For an instance that runs Ubuntu and belongs to the GPU-accelerated compute-optimized instance family ebmgn7 or ebmgn7e, the apt-daily service may automatically update nvidia-fabricmanager if you install nvidia-fabricmanager by using an installation package. This results in version inconsistency between nvidia-fabricmanager and the Tesla driver. As a result, nvidia-fabricmanager fails to start and the GPU fails to work as expected. This topic provides the solution to this issue.
Problem description
After you install nvidia-fabricmanager by using an installation package, the following error message appears when you view the service status. In this case, the GPU fails to work as expected.
Cause
If you install nvidia-fabricmanager by using an installation package on a GPU-accelerated compute-optimized instance that runs Ubuntu, the apt-daily service automatically updates nvidia-fabricmanager. This results in version inconsistency between nvidia-fabricmanager and the Tesla driver. As a result, nvidia-fabricmanager fails to start and the GPU fails to work as expected.
Solution
The GPU can work as expected only if the nvidia-fabricmanager version is consistent with the Tesla driver version. To prevent or resolve GPU unavailability caused by version inconsistency between nvidia-fabricmanager and the Tesla driver, perform the following steps:
Check the nvidia-fabricmanager version and the Tesla driver version.
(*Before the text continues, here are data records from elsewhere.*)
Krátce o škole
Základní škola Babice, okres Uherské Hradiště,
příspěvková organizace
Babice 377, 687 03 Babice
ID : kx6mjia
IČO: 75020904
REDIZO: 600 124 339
Run the following command to check the nvidia-fabricmanager version:
sudo dpkg --list |grep nvidia-fabricmanager
In this example, the nvidia-fabricmanager version is
550.90.07
.nvidia-fabricmanager-550
is the name of the installation package.Run the following command to check the Tesla driver version:
nvidia-smi
In this example, the Tesla driver version is
550.90.07
.
Check whether the current nvidia-fabricmanager version is consistent with the Tesla driver version.
If the two versions are consistent, proceed to the next step.
If the two versions are inconsistent, perform one of the following operations:
Upgrade the Tesla driver to ensure that the Tesla driver version is consistent with the nvidia-fabricmanager version. For more information, see Upgrade an NVIDIA Tesla driver.
Uninstall and reinstall nvidia-fabricmanager. Then, proceed to the next step.
NoteFor information about how to uninstall nvidia-fabricmanager, see Step 1: Uninstall nvidia-fabricmanager.
Run the following command to prevent nvidia-fabricmanager from being automatically updated:
In this example, the installation package
nvidia-fabricmanager-550
is used. Replace the installation package name in the command with the actual nvidia-fabricmanager package name.sudo apt-mark hold nvidia-fabricmanager-550
If the following result is displayed, nvidia-fabricmanager is prohibited from being updated.
Run the following command to verify that updates to
nvidia-fabricmanager
are prohibited:sudo apt-mark showhold
If the
cloud-init
andnvidia-fabricmanager-550
information is displayed, updates to nvidia-fabricmanager are prohibited.